Es cierto que el nepotismo puede ser un problema cuando se convierte en una práctica sistemática que margina a aquellos que no tienen conexiones familiares. Pero, ¿qué pasa cuando no existen alternativas? En las zonas rurales, las migraciones hacia las ciudades en busca de empleo son una constante. Jóvenes, mujeres y hombres se ven forzados a abandonar sus tierras para sobrevivir, ya que la falta de trabajo digno en sus comunidades los empuja a una movilidad forzada. La migración, lejos de ser una solución, termina profundizando el despoblamiento rural, lo que a su vez afecta la vida social y económica de las localidades.
El caso del distrito de Yunga nos obliga a pensar en una cuestión fundamental: ¿es la Ley 27972, tal como está escrita, una ley que responde adecuadamente a las realidades sociales y económicas de los pueblos rurales? El espíritu de la ley busca erradicar la corrupción y asegurar la eficiencia en el uso de los recursos públicos. Sin embargo, ¿podría ser más flexible para comprender que en muchos casos, el trabajo dentro del ámbito municipal es la única opción de empleo viable en estas comunidades? ¿No sería posible que los legisladores pensaran en una reforma de la ley que permita, en determinadas circunstancias, contratar a familiares en proyectos donde no haya opciones laborales claras, siempre y cuando no se trate de un caso de favoritismo o abuso?

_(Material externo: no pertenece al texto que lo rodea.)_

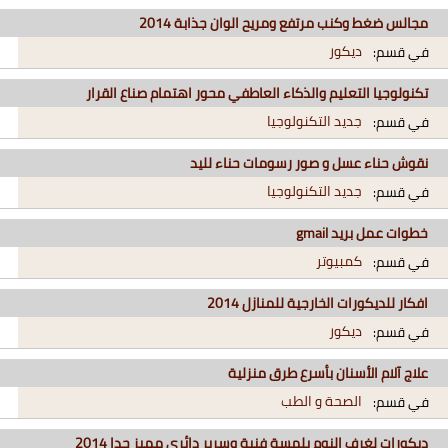
مجالس ضغط وكنب مرتفع ومريح الوان جذابة 2014
ديكور
في قسم:
تكنولوجيا التعليم والذكاء العاطفي محور اهتمام صناع القرار
جديد التكنولوجيا
في قسم:
نقوش حناء عسل و صور رسومات حناء لليد
جديد التكنولوجيا
في قسم:
خطوات عمل بريد gmail
كمبيوتر
في قسم:
افكار للديكورات الخارجية للمنازل 2014
ديكور
في قسم:
علاج آلام الأسنان بأسرع طرق منزلية
الصحة و الطب
في قسم:
ديكورات لغرف النوم بلمسة فنية وسرير دائري مميز جدا 2014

Desde mi punto de vista, las leyes deben ajustarse a las realidades de los pueblos rurales. No podemos seguir sosteniendo un sistema jurídico que, a pesar de sus buenas intenciones, termina castigando a los más vulnerables debido a las deficiencias estructurales de un sistema económico desigual. Las reformas deben enfocarse en fomentar la transparencia sin arrebatar la esperanza de quienes solo buscan una oportunidad, aunque esta provenga de su círculo familiar.

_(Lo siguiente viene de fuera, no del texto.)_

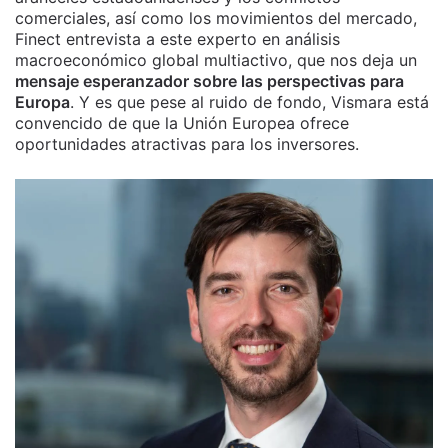
comerciales, así como los movimientos del mercado,
Finect entrevista a este experto en análisis
macroeconómico global multiactivo, que nos deja un
mensaje esperanzador sobre las perspectivas para
Europa
. Y es que pese al ruido de fondo, Vismara está
convencido de que la Unión Europea ofrece
oportunidades atractivas para los inversores.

Finalmente, el caso del distrito de Yunga debe ser un llamado de atención para reflexionar sobre la necesidad de una legislación que comprenda la complejidad de las realidades rurales. Si bien el principio de transparencia y justicia es fundamental, las leyes deben ser capaces de adaptarse a contextos donde las oportunidades laborales son limitadas y donde el acceso al trabajo digno depende en gran medida de las instituciones públicas. Si logramos encontrar un equilibrio entre la aplicación rigurosa de la ley y las necesidades sociales de las comunidades rurales, podremos avanzar hacia un sistema más justo y equitativo para todos.